DeepLab resnet v2 model in pytorch

MIT License

602 stars 116 forks source link

BatchNorm usage #15

Closed Eniac-Xie closed 7 years ago

Eniac-Xie commented 7 years ago

Hi, the parameters of BatchNorm layer in resnet101 is fixed by here

But the running_mean and running_var is also need to be fix, so I think we need to set BatchNorm to eval mode, not just fix parameters (weight and bias)

isht7 commented 7 years ago

The model is trained in eval mode as can be seen here.

Eniac-Xie commented 7 years ago

Thank you for your reminder , so the code here is redundant?

isht7 commented 7 years ago

No, it is not redundant. model.eval() is for keeping running mean and running variance fixed.
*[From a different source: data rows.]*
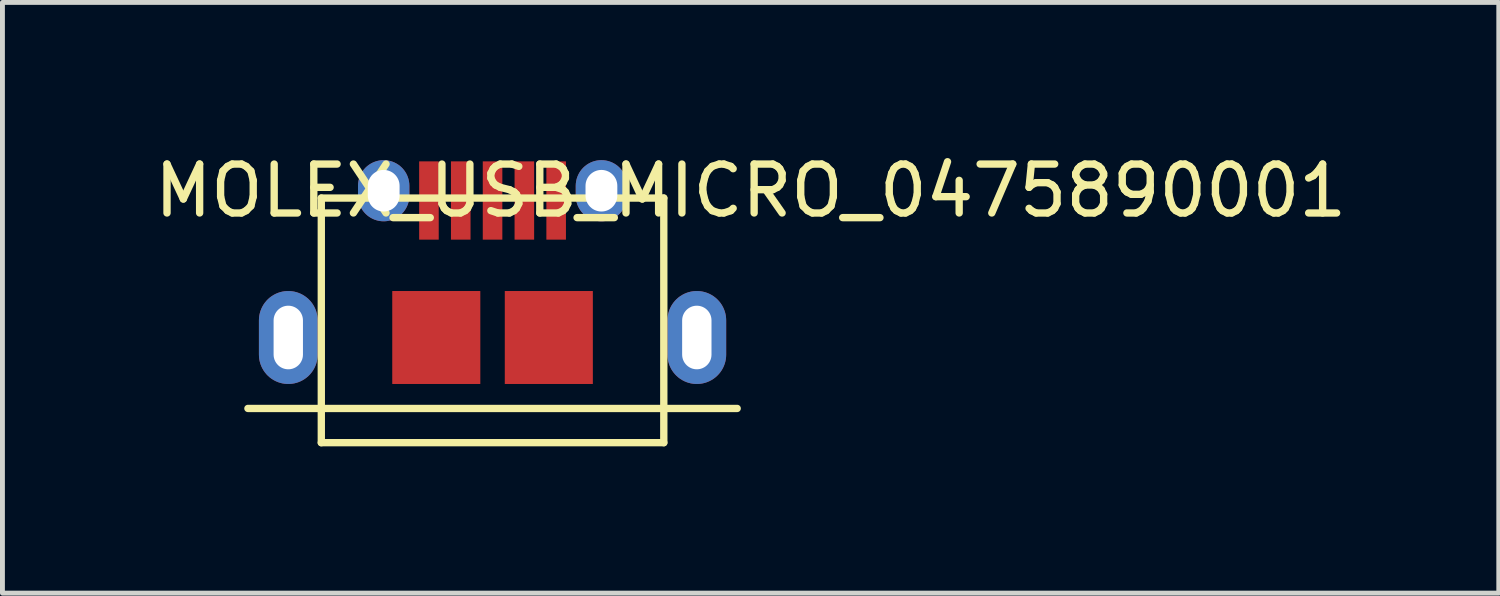
<source format=kicad_pcb>
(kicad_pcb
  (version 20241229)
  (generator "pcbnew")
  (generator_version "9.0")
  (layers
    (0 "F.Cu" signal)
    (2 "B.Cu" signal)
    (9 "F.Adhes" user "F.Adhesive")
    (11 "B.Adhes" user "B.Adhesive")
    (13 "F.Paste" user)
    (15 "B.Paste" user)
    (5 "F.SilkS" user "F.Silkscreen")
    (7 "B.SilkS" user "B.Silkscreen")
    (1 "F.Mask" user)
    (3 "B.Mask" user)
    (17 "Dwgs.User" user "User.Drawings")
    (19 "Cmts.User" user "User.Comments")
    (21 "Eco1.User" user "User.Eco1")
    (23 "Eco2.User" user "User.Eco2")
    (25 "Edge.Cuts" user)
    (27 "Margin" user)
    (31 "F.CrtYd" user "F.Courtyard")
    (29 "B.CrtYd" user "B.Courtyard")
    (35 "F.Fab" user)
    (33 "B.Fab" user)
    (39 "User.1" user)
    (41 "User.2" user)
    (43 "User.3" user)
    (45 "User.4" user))
  (footprint "MOLEX_USB_MICRO_0475890001"
    (layer "F.Cu")
    (at 7.017 1.848)
    (property "Reference" "MOLEX_USB_MICRO_0475890001" (at 5.275 -1 0) (layer "F.SilkS") (effects (font (size 1 1) (thickness 0.15))))
    (attr through_hole)
    (fp_line (start -5 3.45) (end 5 3.45) (stroke (width 0.15) (type solid)) (layer "F.SilkS"))
    (fp_line (start -3.5 -0.85) (end -3.5 4.15) (stroke (width 0.15) (type solid)) (layer "F.SilkS"))
    (fp_line (start -3.5 -0.85) (end 3.5 -0.85) (stroke (width 0.15) (type solid)) (layer "F.SilkS"))
    (fp_line (start -3.5 4.15) (end 3.5 4.15) (stroke (width 0.15) (type solid)) (layer "F.SilkS"))
    (fp_line (start 3.5 -0.85) (end 3.5 4.15) (stroke (width 0.15) (type solid)) (layer "F.SilkS"))
    (pad "1" smd rect (at -1.3 -0.8) (size 0.4 1.6) (layers "F.Cu" "F.Mask" "F.Paste"))
    (pad "2" smd rect (at -0.65 -0.8) (size 0.4 1.6) (layers "F.Cu" "F.Mask" "F.Paste"))
    (pad "3" smd rect (at 0 -0.8) (size 0.4 1.6) (layers "F.Cu" "F.Mask" "F.Paste"))
    (pad "4" smd rect (at 0.65 -0.8) (size 0.4 1.6) (layers "F.Cu" "F.Mask" "F.Paste"))
    (pad "5" thru_hole oval (at -4.175 2) (size 1.2 1.9) (drill oval 0.6 1.3) (layers "*.Cu" "*.Mask"))
    (pad "5" thru_hole oval (at -2.225 -1) (size 1.05 1.25) (drill oval 0.65 0.85) (layers "*.Cu" "*.Mask"))
    (pad "5" smd rect (at -1.15 2) (size 1.8 1.9) (layers "F.Cu" "F.Mask" "F.Paste"))
    (pad "5" smd rect (at 1.15 2) (size 1.8 1.9) (layers "F.Cu" "F.Mask" "F.Paste"))
    (pad "5" smd rect (at 1.3 -0.8) (size 0.4 1.6) (layers "F.Cu" "F.Mask" "F.Paste"))
    (pad "5" thru_hole oval (at 2.225 -1) (size 1.05 1.25) (drill oval 0.65 0.85) (layers "*.Cu" "*.Mask"))
    (pad "5" thru_hole oval (at 4.175 2) (size 1.2 1.9) (drill oval 0.6 1.3) (layers "*.Cu" "*.Mask")))
  (gr_rect
    (start -3 -3)
    (end 27.583 9.073)
    (stroke (width 0.1) (type default))
    (fill no)
    (layer "Edge.Cuts")))
</source>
Setting requires_grad = False is for fixing the gamma and beta parameters in the batch-norm. Read more about batchnorm here

pkuCactus commented 6 years ago

Hi, i don't understand why fix the batchnormal parameters?

isht7 commented 6 years ago

This is a re-implementation of deeplab-resent. The original code fixed batchnorm parameters and therefore we also did that. They might have done this to reduce the number of trainable parameters because the number of training images is quite less. This could help prevent overfitting.